# Prompt
Pick every line out of the entries below that holds the string "pixels", and report them.

**** Available data ****

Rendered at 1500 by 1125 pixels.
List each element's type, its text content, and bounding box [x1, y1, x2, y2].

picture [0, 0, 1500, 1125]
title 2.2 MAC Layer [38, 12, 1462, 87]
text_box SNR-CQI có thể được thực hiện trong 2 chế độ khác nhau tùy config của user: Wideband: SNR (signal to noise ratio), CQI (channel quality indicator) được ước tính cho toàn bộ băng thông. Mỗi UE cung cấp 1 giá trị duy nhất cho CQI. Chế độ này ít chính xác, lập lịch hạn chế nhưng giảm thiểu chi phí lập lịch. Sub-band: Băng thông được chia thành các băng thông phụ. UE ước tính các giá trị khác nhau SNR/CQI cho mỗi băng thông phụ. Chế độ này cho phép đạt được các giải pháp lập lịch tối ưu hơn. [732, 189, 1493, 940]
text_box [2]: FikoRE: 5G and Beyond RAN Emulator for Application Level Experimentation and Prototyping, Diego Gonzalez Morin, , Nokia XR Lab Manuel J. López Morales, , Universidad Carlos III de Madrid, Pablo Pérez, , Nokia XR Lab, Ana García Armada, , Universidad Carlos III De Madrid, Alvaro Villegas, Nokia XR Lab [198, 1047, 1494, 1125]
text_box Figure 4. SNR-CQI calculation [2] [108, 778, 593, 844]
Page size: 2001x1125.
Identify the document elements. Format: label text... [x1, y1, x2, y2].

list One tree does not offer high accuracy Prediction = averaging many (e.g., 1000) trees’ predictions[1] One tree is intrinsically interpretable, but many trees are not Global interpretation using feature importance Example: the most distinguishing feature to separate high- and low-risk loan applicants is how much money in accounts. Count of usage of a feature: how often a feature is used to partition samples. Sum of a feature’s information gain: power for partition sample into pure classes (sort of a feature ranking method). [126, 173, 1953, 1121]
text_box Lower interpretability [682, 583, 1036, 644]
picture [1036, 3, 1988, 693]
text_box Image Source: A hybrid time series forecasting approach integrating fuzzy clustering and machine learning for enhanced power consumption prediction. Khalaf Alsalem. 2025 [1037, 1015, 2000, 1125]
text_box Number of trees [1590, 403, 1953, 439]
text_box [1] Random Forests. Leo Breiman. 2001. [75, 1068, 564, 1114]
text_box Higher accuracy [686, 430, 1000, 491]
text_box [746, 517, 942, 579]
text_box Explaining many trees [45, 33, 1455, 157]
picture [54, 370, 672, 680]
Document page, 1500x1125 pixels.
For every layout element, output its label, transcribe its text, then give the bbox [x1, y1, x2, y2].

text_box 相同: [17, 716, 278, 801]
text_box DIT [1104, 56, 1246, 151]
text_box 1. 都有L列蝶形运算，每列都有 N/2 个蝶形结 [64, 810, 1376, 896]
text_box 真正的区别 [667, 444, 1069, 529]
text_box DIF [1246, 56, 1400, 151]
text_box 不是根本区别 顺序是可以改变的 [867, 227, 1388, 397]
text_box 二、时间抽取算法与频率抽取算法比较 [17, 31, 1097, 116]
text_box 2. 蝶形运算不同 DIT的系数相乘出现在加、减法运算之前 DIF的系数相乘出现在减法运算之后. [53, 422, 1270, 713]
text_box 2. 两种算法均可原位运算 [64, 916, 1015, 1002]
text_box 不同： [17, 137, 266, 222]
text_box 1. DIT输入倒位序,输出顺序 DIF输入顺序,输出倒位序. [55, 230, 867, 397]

****

# Task result
Rendered at 1500 by 1125 pixels.
Document page, 1500x1125 pixels.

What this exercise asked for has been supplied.